Automating Package Handling with Computer Vision

Technology is best utilized when eliminating boring, repetitive jobs that humans don’t enjoy doing anyway. That’s why companies are using Computer Vision to automate mundane tasks like sorting green apples from red apples, separating out recyclable items from the trash, etc. This is helping automate the supply chain and redirecting the humans to perform more complicated tasks where they apply their human intelligence to solve problems that have never been solved before. A good example is Position Imaging where the company is applying its Amoeba Computer Vision technology to help multifamily property managers automate the package handling process and redirect the staff to manage residents, rather than packages. It provides an enhanced experience for the residents because they no longer have to wait in line or contact staff to pick-up their package.

Couriers deliver packages directly to the Smart Package Room where the Amoeba Computer Vision technology virtually tags and monitors the location of each package, essentially keeping eyes on the packages 24/7. It then locates the package, which used to be the property manager’s task, and guides the resident to their package when they come to pick it up. With its advanced surveillance capabilities, if the resident accidentally picks up the wrong package, built-in audio guidance alerts the resident immediately. The Smart Package Room is smart in the sense that it can see and make sense of actions that allow it to track the location of items in 3D space. It doesn’t just produce a digital map of the room, but rather a 3D replica of the shelves with a 3D coordinate system of where each package is located in the room.

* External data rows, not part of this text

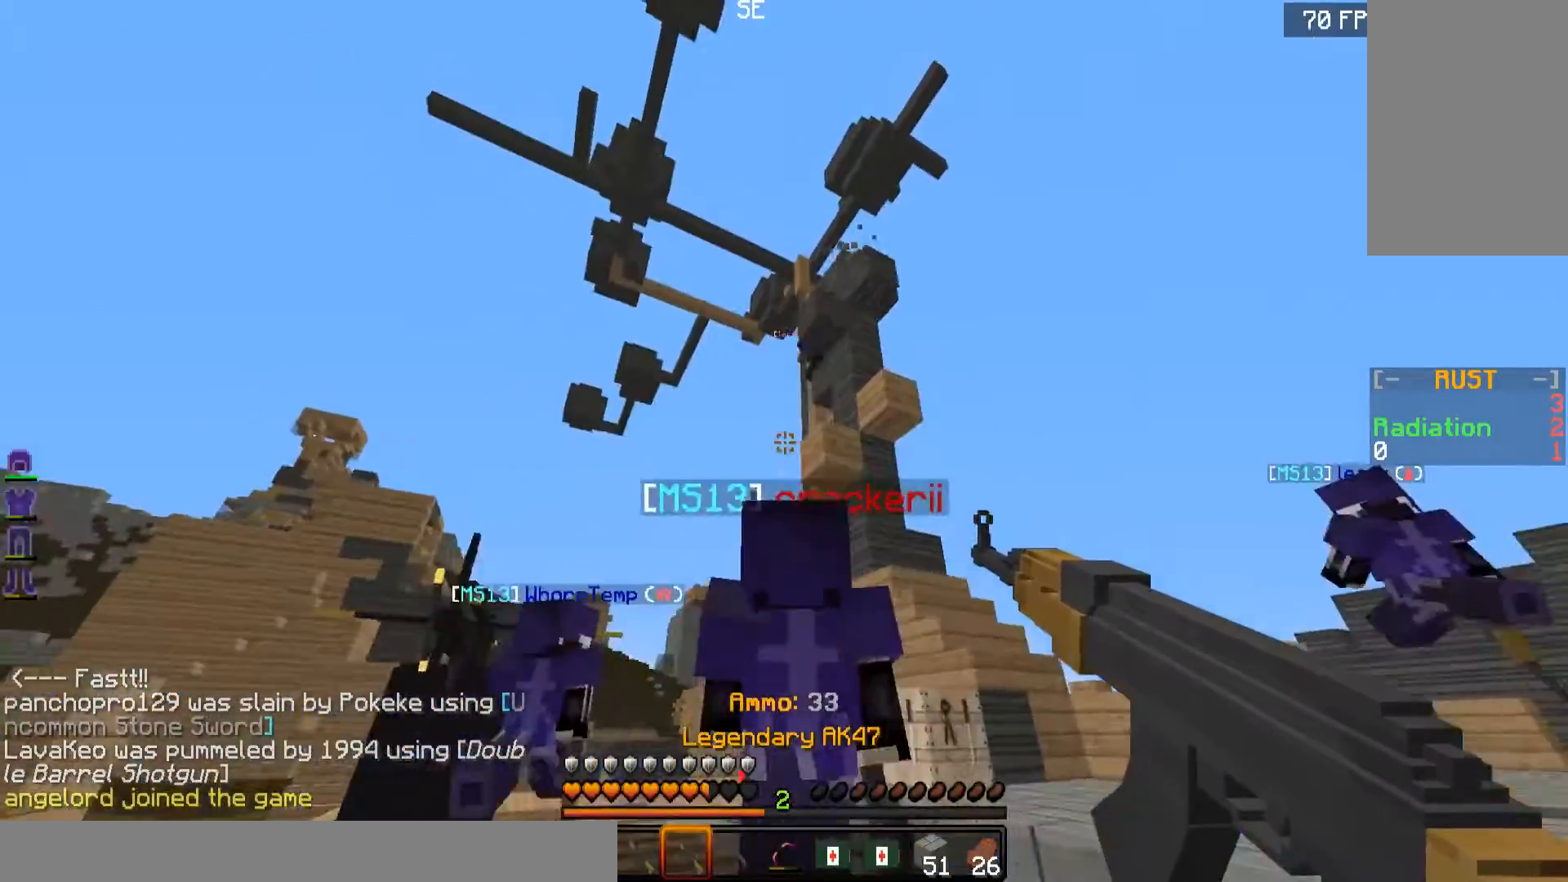
{"keys": ["w"], "mouse": [], "events": [[17, "d", "down"], [134, "d", "up"], [217, "a", "down"], [467, "a", "up"]]}
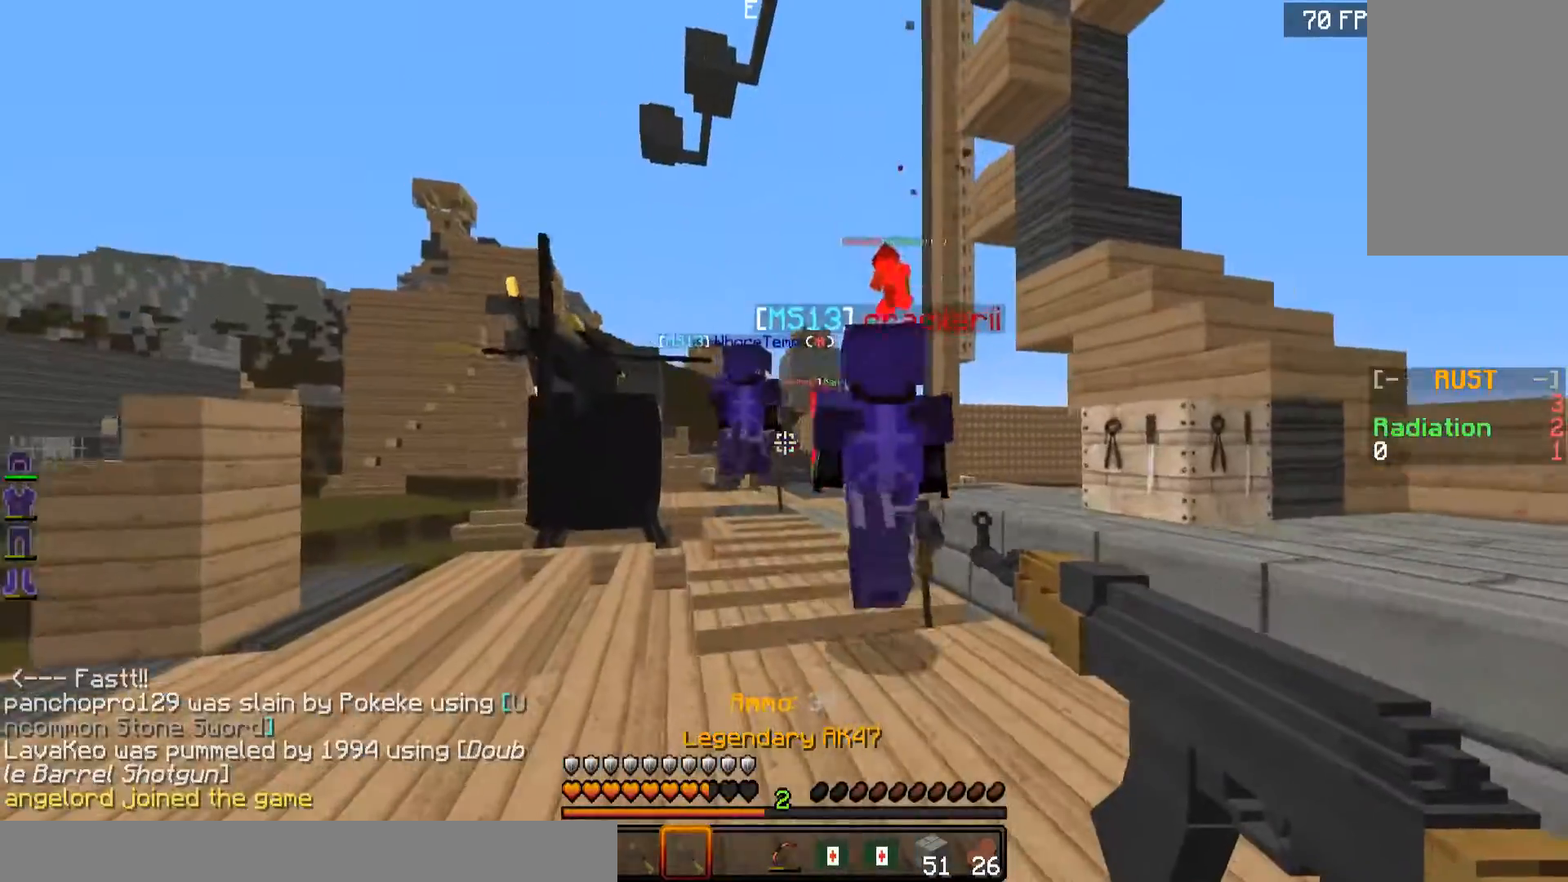
{"keys": ["w"], "mouse": [], "events": [[283, "a", "down"], [467, "a", "up"]]}
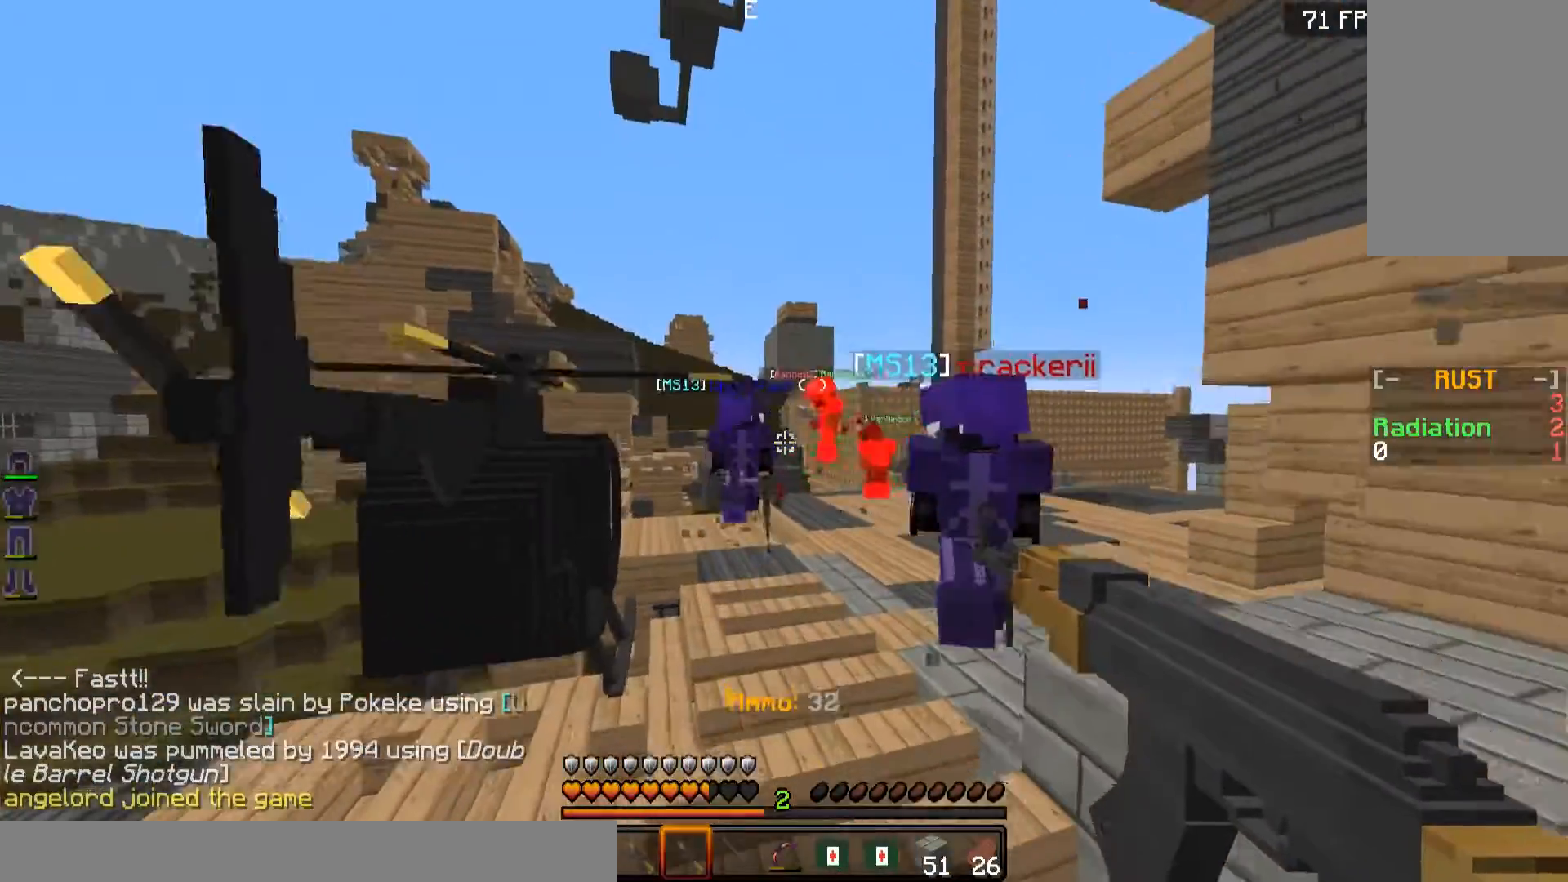
{"keys": ["w"], "mouse": ["right"], "events": [[67, "mouse_right", "down"], [117, "d", "down"], [167, "d", "up"]]}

With all these advancements in Computer Vision, we have only just scratched the surface. The possibilities are endless, and the future is bright. The use of Computer Vision technology will soon be widespread and access to information will become that much easier. The computation will be done by machines faster than ever before and they will help us make better and faster decisions. Most importantly, these advancements will help automate mundane tasks like locating a package. As a Forbes Contributor, Rob Toews, recently said, “A wave of billion-dollar Computer Vision startups is coming.”